Task instructions: Here are the records. Write out exactly the lines between the one holding "wrist: (491, 127)" and the one holding "ring tip: (721, 818)", inclusive.

######

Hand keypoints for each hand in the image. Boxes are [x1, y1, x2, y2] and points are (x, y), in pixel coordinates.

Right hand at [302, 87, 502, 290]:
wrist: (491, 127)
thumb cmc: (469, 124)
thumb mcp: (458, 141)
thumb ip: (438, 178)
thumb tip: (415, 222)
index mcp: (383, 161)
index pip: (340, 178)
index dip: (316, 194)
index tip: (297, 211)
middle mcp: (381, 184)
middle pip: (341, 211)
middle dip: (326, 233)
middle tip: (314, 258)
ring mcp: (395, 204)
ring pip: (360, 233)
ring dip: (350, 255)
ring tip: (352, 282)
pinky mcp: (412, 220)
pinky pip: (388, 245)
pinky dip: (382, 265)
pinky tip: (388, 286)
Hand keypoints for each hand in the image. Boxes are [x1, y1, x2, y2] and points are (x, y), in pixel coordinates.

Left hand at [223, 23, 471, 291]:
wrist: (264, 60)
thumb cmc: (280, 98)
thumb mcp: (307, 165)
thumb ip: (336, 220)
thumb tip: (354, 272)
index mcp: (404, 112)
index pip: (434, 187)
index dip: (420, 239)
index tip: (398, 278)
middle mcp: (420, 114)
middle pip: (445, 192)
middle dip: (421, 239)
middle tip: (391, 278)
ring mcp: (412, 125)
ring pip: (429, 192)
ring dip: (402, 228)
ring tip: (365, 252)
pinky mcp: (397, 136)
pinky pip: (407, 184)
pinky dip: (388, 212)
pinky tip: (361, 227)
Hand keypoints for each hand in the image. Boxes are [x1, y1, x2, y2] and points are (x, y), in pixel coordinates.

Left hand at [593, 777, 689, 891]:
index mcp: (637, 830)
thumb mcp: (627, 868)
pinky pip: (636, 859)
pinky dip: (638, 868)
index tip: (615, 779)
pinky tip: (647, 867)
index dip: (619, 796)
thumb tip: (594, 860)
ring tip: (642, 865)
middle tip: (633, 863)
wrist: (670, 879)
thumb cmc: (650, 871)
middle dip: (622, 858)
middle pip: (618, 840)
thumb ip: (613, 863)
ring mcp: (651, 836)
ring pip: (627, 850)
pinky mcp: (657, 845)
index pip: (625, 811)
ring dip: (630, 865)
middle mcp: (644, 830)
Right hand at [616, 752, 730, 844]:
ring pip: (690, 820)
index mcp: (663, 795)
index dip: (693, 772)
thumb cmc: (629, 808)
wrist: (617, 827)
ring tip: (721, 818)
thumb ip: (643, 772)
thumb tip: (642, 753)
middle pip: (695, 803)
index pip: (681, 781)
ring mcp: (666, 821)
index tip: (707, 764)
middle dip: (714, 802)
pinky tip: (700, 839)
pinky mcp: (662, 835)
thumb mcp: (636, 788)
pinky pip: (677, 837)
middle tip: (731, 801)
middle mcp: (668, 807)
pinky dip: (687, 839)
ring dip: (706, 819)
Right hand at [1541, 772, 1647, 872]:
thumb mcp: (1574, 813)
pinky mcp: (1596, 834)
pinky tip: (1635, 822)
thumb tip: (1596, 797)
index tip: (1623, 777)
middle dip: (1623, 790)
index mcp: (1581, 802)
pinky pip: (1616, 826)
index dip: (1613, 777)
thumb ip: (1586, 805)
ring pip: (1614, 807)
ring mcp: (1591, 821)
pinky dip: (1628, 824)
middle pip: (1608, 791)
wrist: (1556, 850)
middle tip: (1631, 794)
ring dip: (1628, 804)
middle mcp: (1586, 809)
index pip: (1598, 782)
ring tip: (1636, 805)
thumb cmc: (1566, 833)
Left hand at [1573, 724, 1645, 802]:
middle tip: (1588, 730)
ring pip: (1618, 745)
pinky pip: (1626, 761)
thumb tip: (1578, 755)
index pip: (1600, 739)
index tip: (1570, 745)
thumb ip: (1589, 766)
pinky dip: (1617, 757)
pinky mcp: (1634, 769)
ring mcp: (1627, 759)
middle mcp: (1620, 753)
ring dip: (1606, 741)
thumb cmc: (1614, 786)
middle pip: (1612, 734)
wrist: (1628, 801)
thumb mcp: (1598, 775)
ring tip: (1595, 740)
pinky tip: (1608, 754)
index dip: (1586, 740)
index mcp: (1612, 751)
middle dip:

######

Answer:
wrist: (491, 127)
thumb cmc: (469, 124)
thumb mcp: (458, 141)
thumb ip: (438, 178)
thumb tip: (415, 222)
index mcp: (383, 161)
index pip: (340, 178)
index dip: (316, 194)
index tip: (297, 211)
middle mcp: (381, 184)
middle pip: (341, 211)
middle dip: (326, 233)
middle tip: (314, 258)
ring mcp: (395, 204)
ring pip: (360, 233)
ring dip: (350, 255)
ring tip: (352, 282)
pinky mcp: (412, 220)
pinky pip: (388, 245)
pinky dip: (382, 265)
pinky tip: (388, 286)
Hand keypoints for each hand in the image. Boxes are [x1, y1, x2, y2] and points are (x, y), in pixel coordinates.

Left hand at [223, 23, 471, 291]:
wrist: (264, 60)
thumb cmc: (280, 98)
thumb mcp: (307, 165)
thumb ip: (336, 220)
thumb tip: (354, 272)
index mcp: (404, 112)
index pip: (434, 187)
index dip: (420, 239)
index tip: (398, 278)
middle mcp: (420, 114)
middle pip: (445, 192)
middle dip: (421, 239)
middle tip: (391, 278)
ring mcp: (412, 125)
ring pip: (429, 192)
ring dip: (402, 228)
ring tip: (365, 252)
pinky mcp: (397, 136)
pinky pip: (407, 184)
pinky dip: (388, 212)
pinky tip: (361, 227)
Hand keypoints for each hand in the image. Boxes are [x1, y1, x2, y2] and points are (x, y), in pixel coordinates.

Left hand at [593, 777, 689, 891]:
index mcp: (637, 830)
thumb mcp: (627, 868)
pinky pip: (636, 859)
pinky dip: (638, 868)
index tip: (615, 779)
pinky tip: (647, 867)
index dip: (619, 796)
thumb tip: (594, 860)
ring tip: (642, 865)
middle tip: (633, 863)
wrist: (670, 879)
thumb cmc: (650, 871)
middle dip: (622, 858)
middle pip: (618, 840)
thumb ip: (613, 863)
ring mcp: (651, 836)
ring pip: (627, 850)
pinky mcp: (657, 845)
index pip: (625, 811)
ring dip: (630, 865)
middle mcp: (644, 830)
Right hand at [616, 752, 730, 844]:
ring pip: (690, 820)
index mcp: (663, 795)
index dip: (693, 772)
thumb cmc: (629, 808)
wrist: (617, 827)
ring tip: (721, 818)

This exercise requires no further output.